Bug 1567857

Summary: [3.6] Upgrade failed for validate_etcd_conf.yml not found
Product: OpenShift Container Platform Reporter: Gaoyun Pei <gpei>
Component: Cluster Version OperatorAssignee: Vadim Rutkovsky <vrutkovs>
Status: CLOSED ERRATA QA Contact: Gaoyun Pei <gpei>
Severity: high Docs Contact:
Priority: high    
Version: 3.6.1CC: aos-bugs, jokerman, mifiedle, mmccomas, wmeng
Target Milestone: ---   
Target Release: 3.6.z   
Hardware: Unspecified   
OS: Unspecified   
Whiteboard:
Fixed In Version: Doc Type: No Doc Update
Doc Text:
undefined
Story Points: ---
Clone Of: Environment:
Last Closed: 2018-05-07 20:20:14 UTC Type: Bug
Regression: --- Mount Type: ---
Documentation: --- CRM:
Verified Versions: Category: ---
oVirt Team: --- RHEL 7.3 requirements from Atomic Host:
Cloudforms Team: --- Target Upstream Version:
Embargoed:
Bug Depends On:    
Bug Blocks: 1563375    

Description Gaoyun Pei 2018-04-16 10:06:22 UTC
Description of problem:

During upgrade from 3.6.173.0.21 to 3.6.173.0.113, upgrade playbook failed as below:

TASK [etcd_upgrade : Failt if r_etcd_upgrade_mechanism is not set during upgrade] *******************************************************************************************
skipping: [ec2-34-207-75-197.compute-1.amazonaws.com] => {
    "changed": false, 
    "skip_reason": "Conditional result was False", 
    "skipped": true
}

TASK [etcd_upgrade : Upgrade rpm based etcd] ********************************************************************************************************************************
fatal: [ec2-34-207-75-197.compute-1.amazonaws.com]: FAILED! => {
    "failed": true, 
    "reason": "Unable to retrieve file contents\nCould not find or access '/usr/share/ansible/openshift-ansible/playbooks/common/openshift-cluster/upgrades/etcd/validate_etcd_conf.yml'"
}
	to retry, use: --limit @/usr/share/ansible/openshift-ansible/playbooks/byo/openshift-cluster/upgrades/v3_6/upgrade.retry


This should be a regression issue caused by https://github.com/openshift/openshift-ansible/pull/7781/commits/44ecd904b493cdee8b7673b9da4bae714df50236
validate_etcd_conf.yml is included in role etcd_upgrade, but it's added under roles/etcd/tasks/upgrade/
 

Version-Release number of the following components:
openshift-ansible-3.6.173.0.113-1.git.0.8a42ef5.el7.noarch

How reproducible:
Always

Steps to Reproduce:
1.Run upgrade playbook against the old version 3.6 cluster
ansible-playbook -i host/host /usr/share/ansible/openshift-ansible/playbooks/byo/openshift-cluster/upgrades/v3_6/upgrade.yml


Actual results:

Expected results:

Additional info:

Comment 1 Vadim Rutkovsky 2018-04-17 09:25:15 UTC
Created https://github.com/openshift/openshift-ansible/pull/7988

Comment 4 Mike Fiedler 2018-04-26 20:36:12 UTC
Confirmed the PR in comment 1 fixes the issue.   Tested off of release-3.6 branch with latest commits and did not see the problem any more.

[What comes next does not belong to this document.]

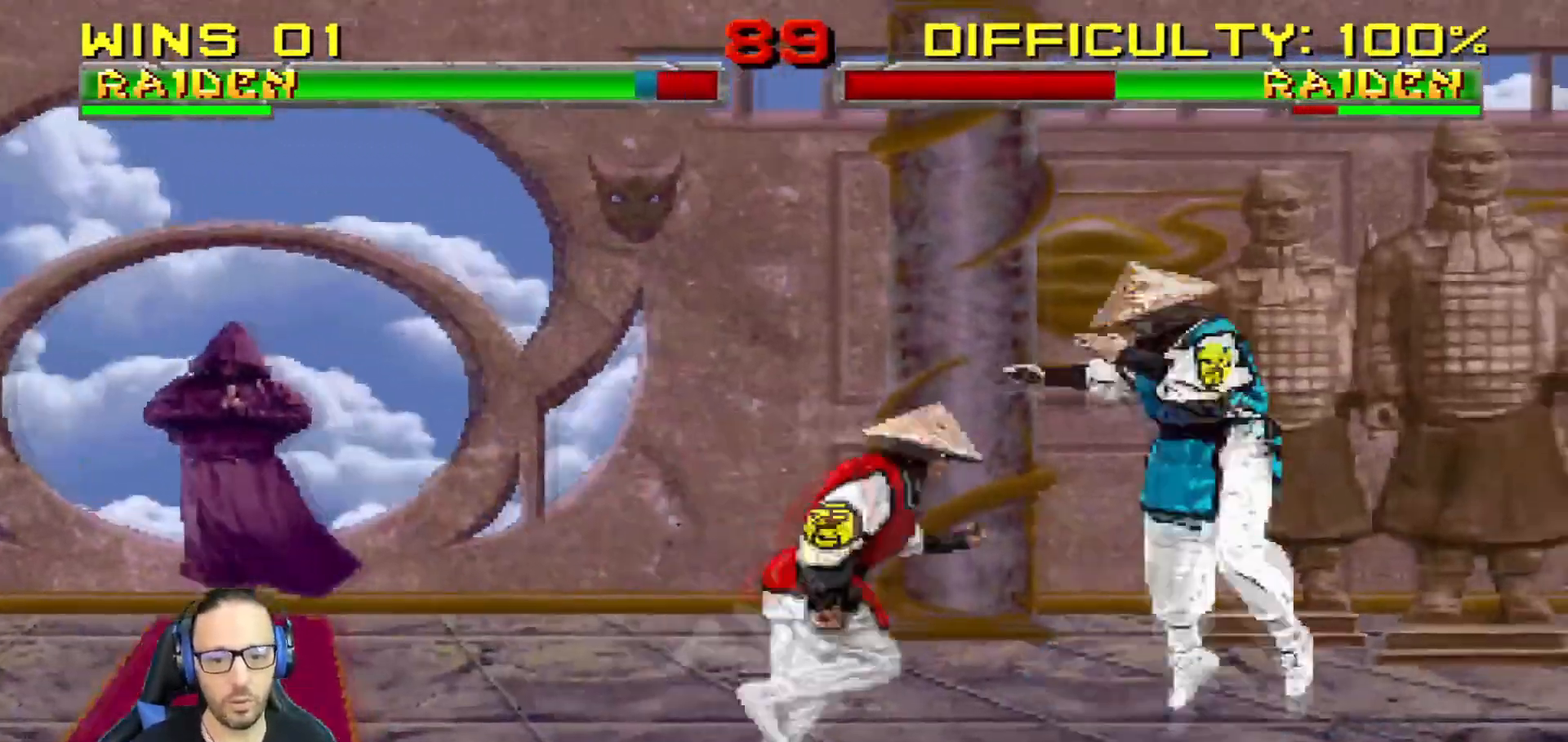
{"buttons": [], "left_stick": "center", "right_stick": "center"}
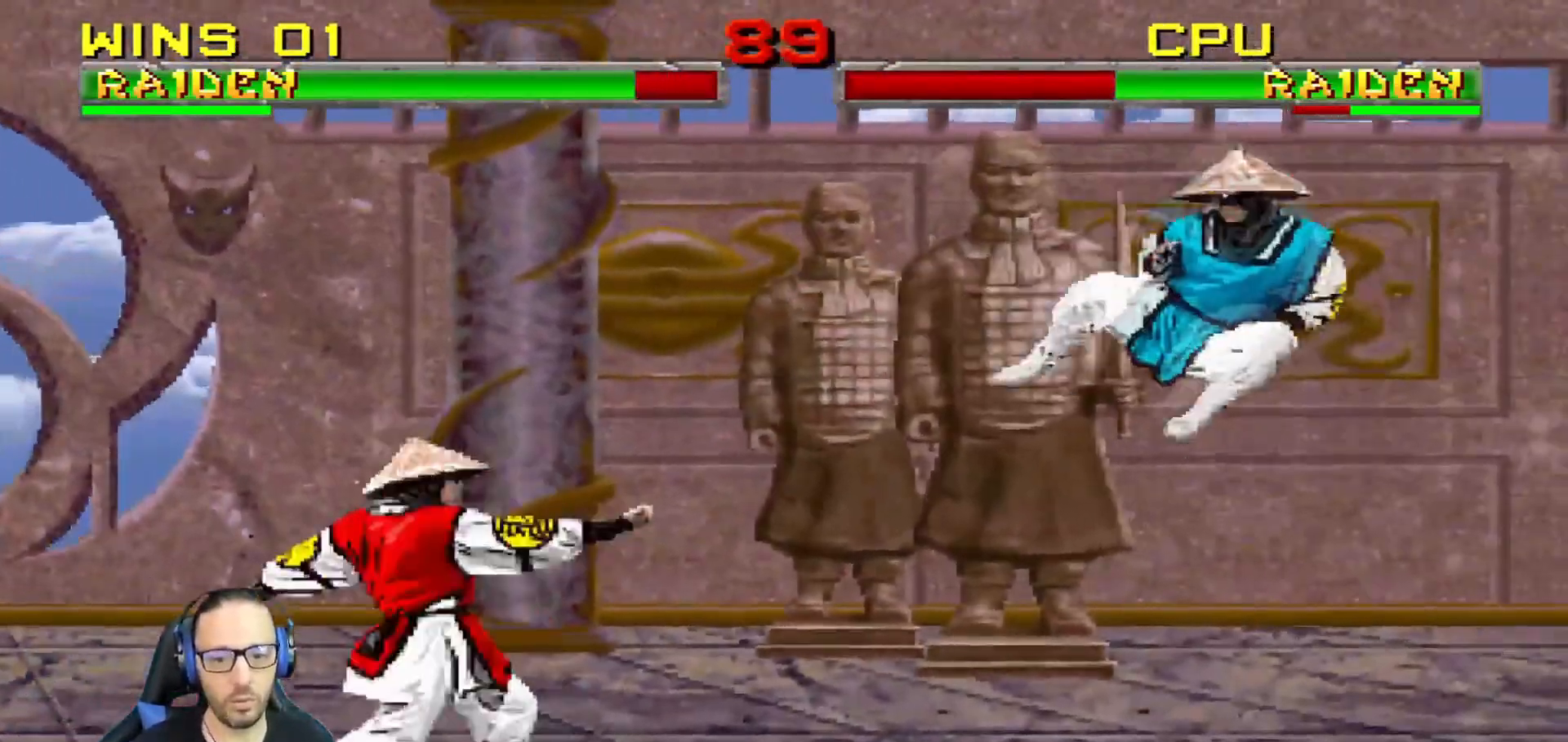
{"buttons": [], "left_stick": "center", "right_stick": "center", "events": [[200, "DPAD_DOWN", "down"], [234, "DPAD_DOWN", "up"], [234, "DPAD_RIGHT", "down"], [250, "DPAD_RIGHT", "up"], [250, "DPAD_UP", "down"], [300, "DPAD_RIGHT", "down"], [300, "DPAD_UP", "up"], [434, "DPAD_RIGHT", "up"]]}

Comment 5 Gaoyun Pei 2018-04-27 07:09:53 UTC
Verify this bug with openshift-ansible-3.6.173.0.113-1.git.1.8eaab14.el7.noarch

During upgrade from 3.5 to 3.6, also with etcd upgrade from etcd-3.1.9-2.el7.x86_64 to etcd-3.2.15-2.el7.x86_64, this step passed.

TASK [etcd_upgrade : Upgrade rpm based etcd] ********************************************************************************************************************************
included: /usr/share/ansible/openshift-ansible/roles/etcd_upgrade/tasks/upgrade_rpm.yml for ec2-54-227-169-85.compute-1.amazonaws.com

Comment 9 errata-xmlrpc 2018-05-07 20:20:14 UTC
Since the problem described in this bug report should be
resolved in a recent advisory, it has been closed with a
resolution of ERRATA.

For information on the advisory, and where to find the updated
files, follow the link below.

If the solution does not work for you, open a new bug report.

https://access.redhat.com/errata/RHBA-2018:1335